Selection:
--- START ---

Again this is an absurd amount..unattainable!  As you may have figured
out by now, this article is *not* about how to make your
great-great... great grandchildren fabulously wealthy...but rather,
about the fact that growing at even a most modest 6.5% "indefinite"
growth is simply *not possible* -- there isn't enough wealth on this
earth!  Clearly, such investment account "balances," if they existed
at all on that future date, would simply not be worth the amount they
supposedly are valued at.

"But wait," you say, "what about improved worker productivity, won't that
allow us to keep making more 'stuff' so each person on earth can
own more and more each year?" Let's put aside for the moment, the fact
that the wealth under our current system would not distribute the
wealth at all equally.

But worker productivity has over the long haul grown by only a few
percent per year [3] -- far below our 6.5% and far below the rate Wall
Street has always grown at.

Let's put aside the fact that Wall Street would never make peace with
such low returns -- let's fantasize for a minute and imagine that the
market could become "sustainable", and thus give these more modest
returns Sit down alone or with a financial advisor and imagine a world
in which Wall Street returns of 2% or even 3% per year -- punch in the
numbers, including how much you think you can save per month, and try
to reach your goal for retirement -- your new sums will be a mere
fraction of what you would be used to having at retirement with
today's annual rates of growth [4] -- so much for a reliable
retirement based on Wall St.

There are even larger problems looming over our "sustainable Wall St."
fantasy, however.

Even imagining wonderful productivity growth "forever", and allowing
fantasies about a "responsive, responsible" Wall St. would limit
itself to lower growth strictly in line with productivity growth,
ecological considerations become obvious.  Could planet Earth really
sustain many millions of people or investment accounts, *each*
commanding many trillions of dollars worth of resources?  Because such
figures would still be reached, even as a few percent annual growth --
it would just take a little longer.  It does stretch credulity to
imagine Earth sustaining millions of accounts each worth many many
trillions of dollars...

* * * 

In a sense the above is not radical: we all know that "you can't grow
exponentially forever" as it applies, for example, to human
population.

--- END ---

Recorded information:
--- START ---

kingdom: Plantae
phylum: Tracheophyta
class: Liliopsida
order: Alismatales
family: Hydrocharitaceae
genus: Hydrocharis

--- END ---

Direction 1:
In the essay on endless Wall Street growth, how fast has worker productivity grown over the long haul?
Direction 2:
Retype the passage of the essay on endless Wall Street growth between "growth is simply" and "always grown at.", inclusive.
Direction 3:
Extend the essay on endless Wall Street growth, picking up after its final sentence.

Task response 1:
By only a few percent per year.

Task response 2:
growth is simply *not possible* -- there isn't enough wealth on this
earth!  Clearly, such investment account "balances," if they existed
at all on that future date, would simply not be worth the amount they
supposedly are valued at.

"But wait," you say, "what about improved worker productivity, won't that
allow us to keep making more 'stuff' so each person on earth can
own more and more each year?" Let's put aside for the moment, the fact
that the wealth under our current system would not distribute the
wealth at all equally.

But worker productivity has over the long haul grown by only a few
percent per year [3] -- far below our 6.5% and far below the rate Wall
Street has always grown at.

Task response 3:
But then again, if we are aware of this ecological wisdom, then
why bother with all the fancy numbers about the unsustainability of
Wall Street's growth? Why not make the much more pressing and
compelling case for the unsustainability of corporate capitalism's
"keep growing forever" fever as global climate change already
endangers our society, and, according to recent
scientific finding, perhaps even  threatening its very survival[5].

Certainly such issues deserve our pressing attention, and should be at
the center of the arguments we present to the public about the
pressing need to create alternatives to the Corporate Economy.

Still, so long as people have the idea that Wall Street
"can work," it's very tempting for them to put "depressing"
thoughts of ecological disasters aside. But what if we make
a clear case that ecological *and* economic realities necessitate an
alternative system for retirement? Sometimes even critics
of corporate capitalism wonder quietly to themselves whether
it's crazy to try to create such alternatives. Yet once we understand
the above realities, it is clear that it would be crazy *not* to seek
alternatives to the Wall Street Retirement System.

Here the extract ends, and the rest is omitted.